The father tells the children to remember the 'clown punk' although his reason is unclear.
The philosophical tone of the poem would suggest that the speaker wants his children to look past the decay of the clown punk and see his inner tragedy and humanity.
The image of the windscreen wipers and rain in the final rhyming couplet suggests a washing away of the past, or a sense of renewal or cleansing.
The ambiguous ending of the poem is typical of an autobiographical poem where the poet is writing from memory.
In an interview with BBC Bradford and Yorkshire Armitage explained that the clown punk in the poem is based on a man Armitage saw around town:
I used to see around town quite a lot, who once pressed his face up against the windscreen of my car while I was stopped at the traffic lights. There's a tradition in English Literature of writing such poems, where one type of person stands eyeball to eyeball with another type, and something passes between them. Not sure what happened to this guy - haven't seen him for a while. Perhaps he became a Lib Dem councillor in Heckmondwike.
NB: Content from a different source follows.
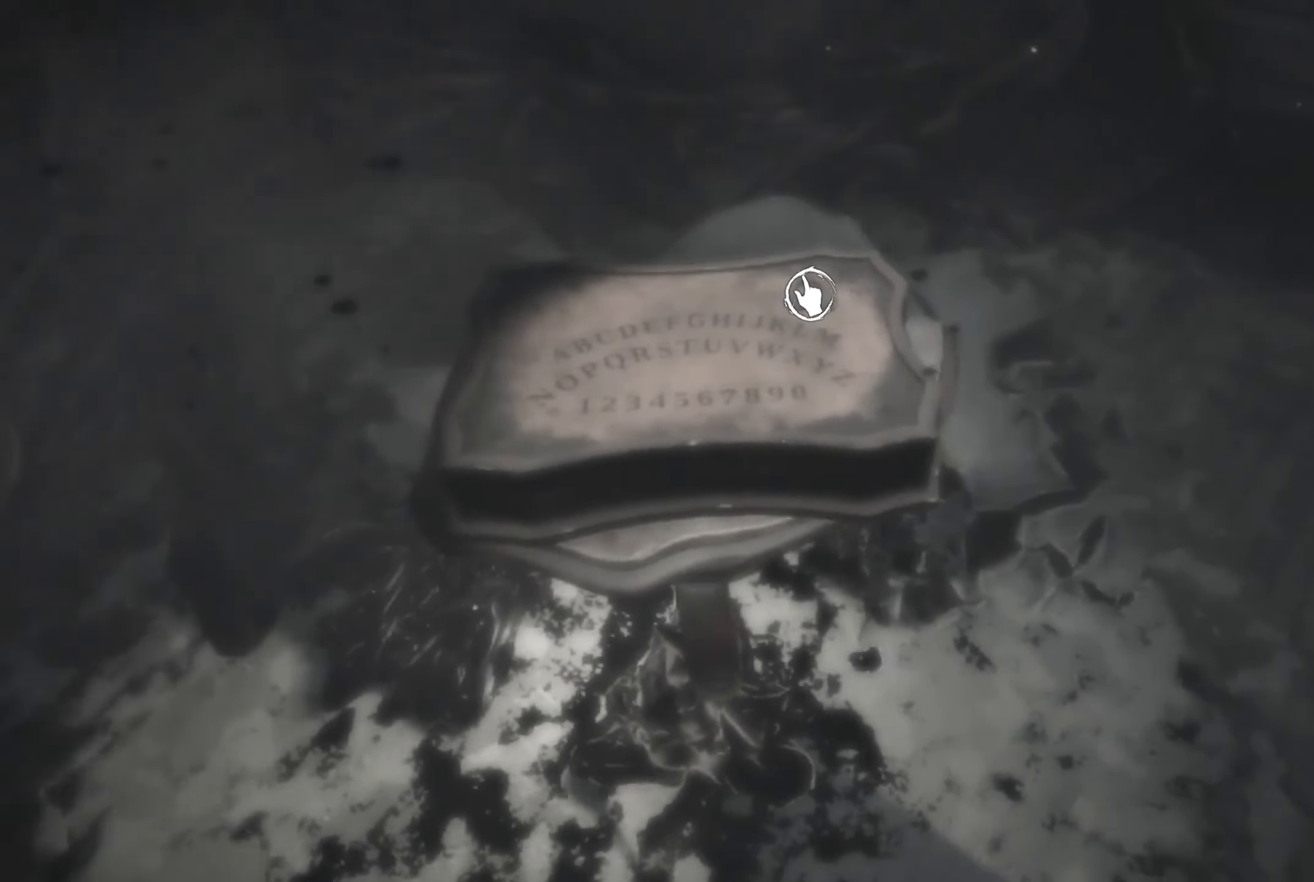
{"buttons": [], "left_stick": "up-left", "right_stick": "center", "events": [[150, "left_stick", "down"], [367, "left_stick", "left"], [450, "left_stick", "up-left"], [483, "right_stick", "center"]]}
We are going to focus on character and voice, which is, after all, how this poem has been labelled within the new AQA anthology. In his interview (see above) Armitage talks about a homeless man he used to see around town. On one memorable occasion the homelessman washed Armitage's windscreen and in that moment they looked into each other's eyes and shared something.
What marks this character out as special is that the Clown Punk is an outsider in every sense. First of all and perhaps most obviously he is a homeless person, who unfortunately is very much marginalised and dispossessed in our contemporary society.